▶ **Written task**
In the listing below, find the line holding "Compleanno 8 Anni" and the line holding "Tienda Online". Write out those two lines and all lines between, exactly, and nothing more.

------------------------------------------------

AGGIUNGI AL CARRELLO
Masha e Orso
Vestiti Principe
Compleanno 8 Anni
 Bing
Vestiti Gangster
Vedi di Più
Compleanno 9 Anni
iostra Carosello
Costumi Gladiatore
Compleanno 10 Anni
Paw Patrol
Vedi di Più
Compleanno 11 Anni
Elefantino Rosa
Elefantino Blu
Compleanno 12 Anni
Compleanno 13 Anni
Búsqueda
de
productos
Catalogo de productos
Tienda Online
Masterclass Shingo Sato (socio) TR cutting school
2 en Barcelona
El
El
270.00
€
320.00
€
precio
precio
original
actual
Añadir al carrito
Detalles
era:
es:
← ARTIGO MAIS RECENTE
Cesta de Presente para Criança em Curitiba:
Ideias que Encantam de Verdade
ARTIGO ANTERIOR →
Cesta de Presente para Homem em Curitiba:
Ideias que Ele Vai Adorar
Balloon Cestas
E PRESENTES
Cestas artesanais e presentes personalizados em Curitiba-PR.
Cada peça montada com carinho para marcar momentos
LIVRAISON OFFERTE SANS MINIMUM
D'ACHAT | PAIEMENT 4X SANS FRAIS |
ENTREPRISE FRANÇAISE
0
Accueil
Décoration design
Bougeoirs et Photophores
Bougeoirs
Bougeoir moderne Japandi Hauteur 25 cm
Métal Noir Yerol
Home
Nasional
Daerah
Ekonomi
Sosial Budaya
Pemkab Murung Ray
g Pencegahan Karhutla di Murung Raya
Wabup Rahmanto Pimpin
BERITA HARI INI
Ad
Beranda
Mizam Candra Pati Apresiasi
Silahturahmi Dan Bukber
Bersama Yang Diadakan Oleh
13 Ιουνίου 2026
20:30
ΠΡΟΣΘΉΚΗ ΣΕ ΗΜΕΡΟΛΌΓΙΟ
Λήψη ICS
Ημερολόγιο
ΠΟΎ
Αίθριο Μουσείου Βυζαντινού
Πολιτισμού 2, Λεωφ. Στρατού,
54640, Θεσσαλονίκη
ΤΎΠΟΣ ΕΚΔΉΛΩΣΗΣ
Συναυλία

------------------------------------------------

▶ **The completed task**
Compleanno 8 Anni
 Bing
Vestiti Gangster
Vedi di Più
Compleanno 9 Anni
iostra Carosello
Costumi Gladiatore
Compleanno 10 Anni
Paw Patrol
Vedi di Più
Compleanno 11 Anni
Elefantino Rosa
Elefantino Blu
Compleanno 12 Anni
Compleanno 13 Anni
Búsqueda
de
productos
Catalogo de productos
Tienda Online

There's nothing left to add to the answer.